Saturday, September 7, 2013

Maids of Honor

I made this recipe out of the Tea book as a thank-you to some friends for giving me a ride to the oral surgeon for yet another procedure.  I really hope I'm done with all of this dental work before the end-of-year holidays.  It has been enough of a trick to sing in a Rosh Hashanah choir with stitches in my gums.  Fortunately, he was able to fix the problem under local anesthetic; I just had a few days of pain, swelling, and ice packs.

These little bite-sized pies are kind of like sweet quiches, minus the eggs.  The original recipe called for pie crust, but I had some puff pastry dough in the freezer and gave it a shot.

I made them in a mini-muffin pan, and it didn't go as well as the ones in the cookbook's photo.  Either I cut the rounds too small or this recipe really should be made as slightly larger tarts.  A regular muffin pan might work better, resulting in half as many tarts.

There seems to be an awful lot of butter in this recipe.  I used it anyway, but you can probably do this with half as much.  It will simply result in a lower yield for the filling.

1 sheet puff pastry dough, thawed
flour for dusting board
1/2 C cottage cheese
1/4 C butter, softened
1/4 C sugar, plus more for dusting
*shredded zest and juice of 1/2 lemon
1/4 C ground almonds (almond meal)
*1/2 tsp ground nutmeg
*2 tsp brandy
1/3 C dried currants

1.  Roll out puff pastry dough on floured board.  Cut 12 4" circles if using a regular muffin pan, 24 2" circles for mini-muffins.  Unlike pie dough, you can't reroll the scraps of puff pastry and get the same results.  Use the space economically.  Lightly press circles into muffin pans and refrigerate until ready to fill.

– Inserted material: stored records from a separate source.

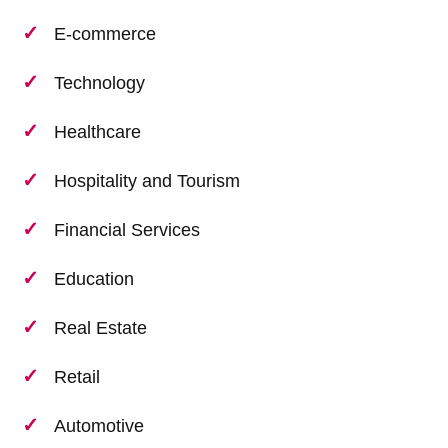
E-commerce
Technology
Healthcare
Hospitality and Tourism
Financial Services
Education
Real Estate
Retail
Automotive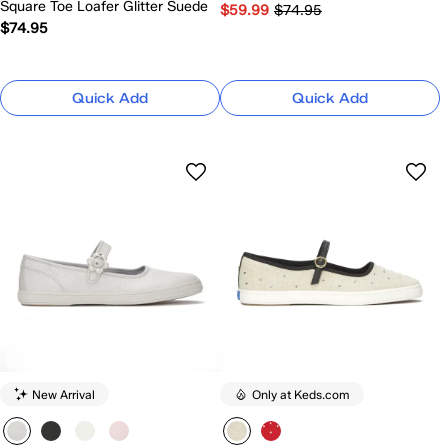
Square Toe Loafer Glitter Suede
$59.99
$74.95
$74.95
Quick Add
Quick Add
New Arrival
Only at Keds.com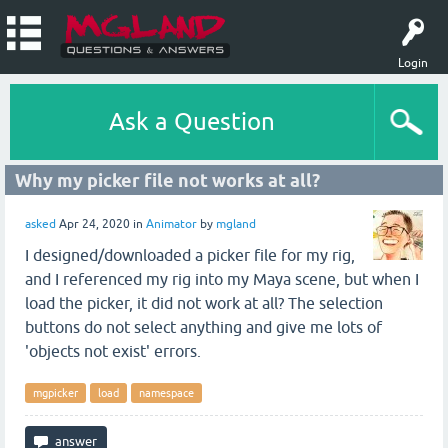
Login
Ask a Question
Why my picker file not works at all?
asked
Apr 24, 2020
in
Animator
by
mgland
I designed/downloaded a picker file for my rig,
and I referenced my rig into my Maya scene, but when I
load the picker, it did not work at all? The selection
buttons do not select anything and give me lots of
'objects not exist' errors.
mgpicker
load
namespace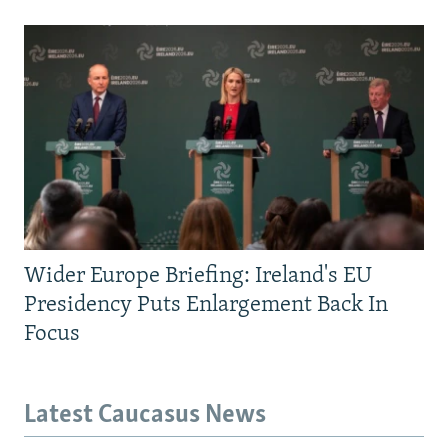
Wider Europe Briefing: Ireland's EU
Presidency Puts Enlargement Back In
Focus
Latest Caucasus News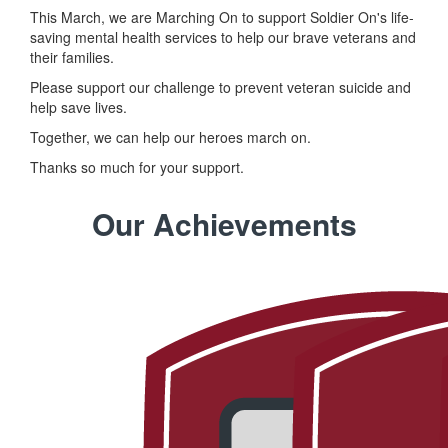
This March, we are Marching On to support Soldier On's life-
saving mental health services to help our brave veterans and
their families.
Please support our challenge to prevent veteran suicide and
help save lives.
Together, we can help our heroes march on.
Thanks so much for your support.
Our Achievements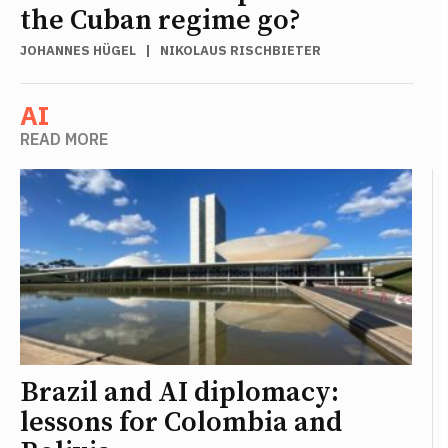
the Cuban regime go?
JOHANNES HÜGEL
|
NIKOLAUS RISCHBIETER
AI
READ MORE
Brazil and AI diplomacy:
lessons for Colombia and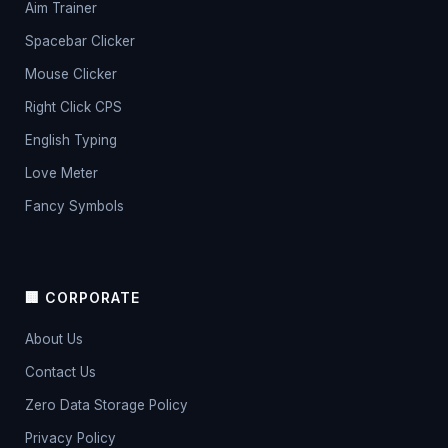
Aim Trainer
Spacebar Clicker
Mouse Clicker
Right Click CPS
English Typing
Love Meter
Fancy Symbols
🏢 CORPORATE
About Us
Contact Us
Zero Data Storage Policy
Privacy Policy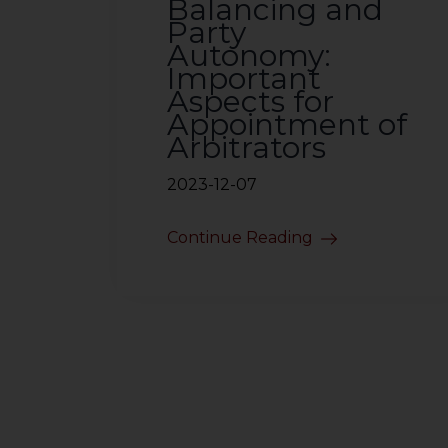
Balancing and
Party
Autonomy:
Important
Aspects for
Appointment of
Arbitrators
2023-12-07
Continue Reading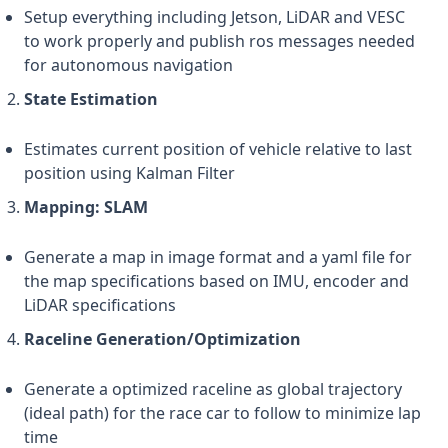
Setup everything including Jetson, LiDAR and VESC
to work properly and publish ros messages needed
for autonomous navigation
State Estimation
Estimates current position of vehicle relative to last
position using Kalman Filter
Mapping: SLAM
Generate a map in image format and a yaml file for
the map specifications based on IMU, encoder and
LiDAR specifications
Raceline Generation/Optimization
Generate a optimized raceline as global trajectory
(ideal path) for the race car to follow to minimize lap
time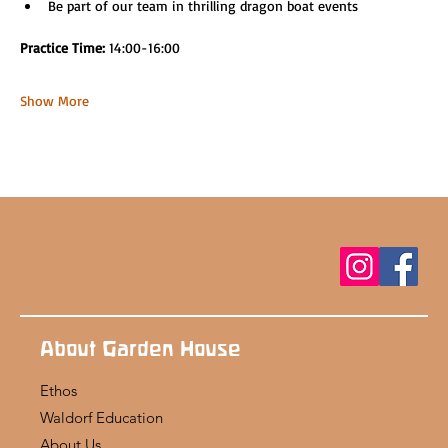
Be part of our team in thrilling dragon boat events
Practice Time: 
14:00-16:00
Show More
About Garden House
Ethos
Waldorf Education
About Us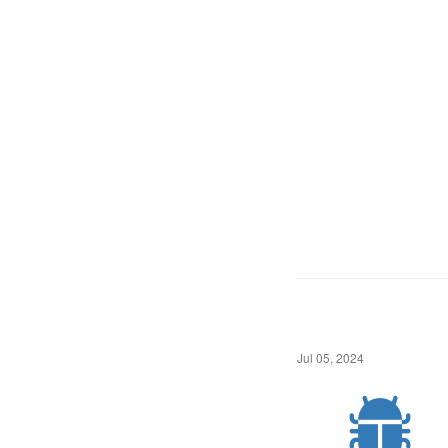
Jul 05, 2024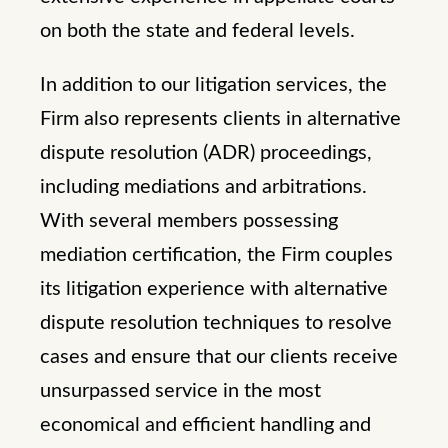
on both the state and federal levels.
In addition to our litigation services, the
Firm also represents clients in alternative
dispute resolution (ADR) proceedings,
including mediations and arbitrations.
With several members possessing
mediation certification, the Firm couples
its litigation experience with alternative
dispute resolution techniques to resolve
cases and ensure that our clients receive
unsurpassed service in the most
economical and efficient handling and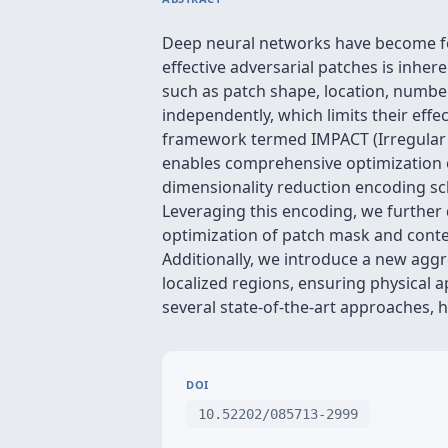
Deep neural networks have become fou
effective adversarial patches is inhere
such as patch shape, location, number
independently, which limits their effec
framework termed IMPACT (Irregular 
enables comprehensive optimization of
dimensionality reduction encoding sc
Leveraging this encoding, we further 
optimization of patch mask and conten
Additionally, we introduce a new aggr
localized regions, ensuring physical 
several state-of-the-art approaches, hi
DOI
10.52202/085713-2999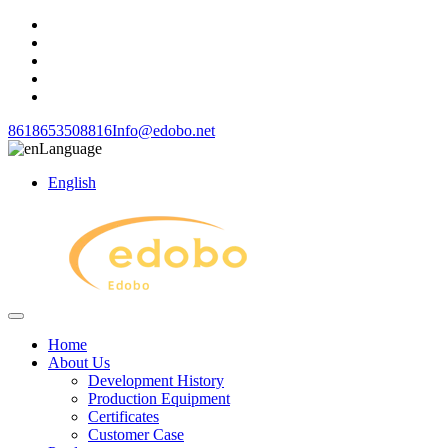
8618653508816
Info@edobo.net
Language
English
Home
About Us
Development History
Production Equipment
Certificates
Customer Case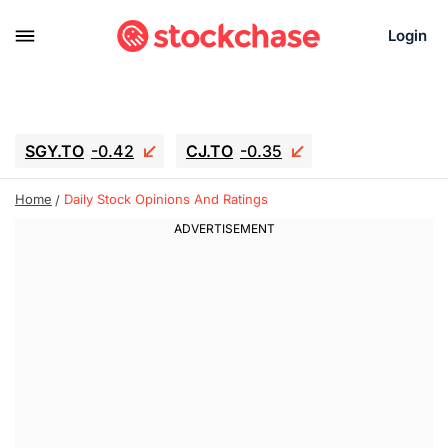
Login
SGY.TO
-0.42
CJ.TO
-0.35
GEI.TO
-0.79
TLN
-5
RITM
-0.07
Home
Daily Stock Opinions And Ratings
UBER
-3.81
AAAU
1.645
MNT.TO
1.18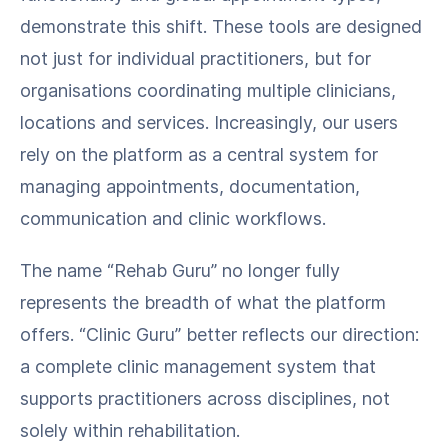
demonstrate this shift. These tools are designed
not just for individual practitioners, but for
organisations coordinating multiple clinicians,
locations and services. Increasingly, our users
rely on the platform as a central system for
managing appointments, documentation,
communication and clinic workflows.
The name “Rehab Guru” no longer fully
represents the breadth of what the platform
offers. “Clinic Guru” better reflects our direction:
a complete clinic management system that
supports practitioners across disciplines, not
solely within rehabilitation.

2.  In a bowl, beat together cottage cheese and butter until smooth.  Add sugar, lemon zest and juice, ground almonds, nutmeg, and brandy.  Mix thoroughly.  Stir in currants.

3.  Preheat oven to 375º.  Spoon batter into pastry cups.  Bake 20 to 30 minutes, until bubbling and golden brown.  Sprinkle tops with sugar and let sit in pan until cool enough to handle.  Transfer to wire rack to cool completely.